最も一般的なタイプで、子どもが言語発達の過程で経験することが多い。主に2歳から6歳の間に、言いたいことを探すうちに音や音節が長くなる、繰り返す、または言葉が出にくくなる。男児に多く見られるが、ほとんどは成長とともに自然に解消する。

神経因性吃音

脳と神経系、筋肉間の信号伝達が乱れることで起こる。呼吸、声帯の振動、口や喉の筋肉による調音といった複雑な動作が適切に協調できないために発生する。主な原因は脳卒中や外傷などの脳損傷で、重症度はさまざまである。

精神因性吃音

発達性や神経因性では説明できないケースで、心理的要因が関与すると考えられる。かつては多くが精神因性とされたが、実際はごく一部に過ぎない。公衆の前で話すことへの恐怖や電話での会話への不安は、吃音そのものから生じる二次的な感情であり、広範な精神疾患とは区別される。
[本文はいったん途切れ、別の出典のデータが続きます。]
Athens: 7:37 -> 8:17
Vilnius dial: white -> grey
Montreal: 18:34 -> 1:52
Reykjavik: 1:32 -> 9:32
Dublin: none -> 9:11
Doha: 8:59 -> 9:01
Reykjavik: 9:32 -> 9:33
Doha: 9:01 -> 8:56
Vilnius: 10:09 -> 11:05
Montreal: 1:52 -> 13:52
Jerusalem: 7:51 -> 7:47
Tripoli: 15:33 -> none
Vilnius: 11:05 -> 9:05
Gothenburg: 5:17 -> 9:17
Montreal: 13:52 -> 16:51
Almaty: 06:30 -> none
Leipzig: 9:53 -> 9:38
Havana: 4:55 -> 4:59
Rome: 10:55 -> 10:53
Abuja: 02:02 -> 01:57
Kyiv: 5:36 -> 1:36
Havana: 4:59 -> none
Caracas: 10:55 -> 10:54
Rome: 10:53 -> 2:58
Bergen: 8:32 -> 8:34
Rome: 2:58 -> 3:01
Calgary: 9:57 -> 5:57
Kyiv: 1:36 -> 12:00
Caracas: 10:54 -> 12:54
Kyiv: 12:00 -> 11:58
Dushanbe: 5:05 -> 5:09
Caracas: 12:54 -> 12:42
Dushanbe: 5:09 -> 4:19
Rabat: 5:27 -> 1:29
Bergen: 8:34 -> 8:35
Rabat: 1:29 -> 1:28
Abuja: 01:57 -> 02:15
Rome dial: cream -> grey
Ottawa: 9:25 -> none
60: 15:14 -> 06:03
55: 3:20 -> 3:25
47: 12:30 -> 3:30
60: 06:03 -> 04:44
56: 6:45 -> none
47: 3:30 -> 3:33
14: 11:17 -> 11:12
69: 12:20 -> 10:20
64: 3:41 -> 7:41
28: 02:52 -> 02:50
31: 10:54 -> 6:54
精神因性吃音は稀であるが、特定の精神疾患や極度の心理的外傷が原因で成人に現れることがある。親が子どもの吃音に対して否定的・過度に罰することで吃音が生じるという説は、研究により否定されている。

遺伝的要因

吃音は家族内で遺伝するケースが多く、遺伝子が関与していると考えられる。遺伝と環境要因の区別が難しいため、決定的な証拠はまだ得られていないが、いくつかの遺伝子がリスクに関わっている可能性が示唆されている。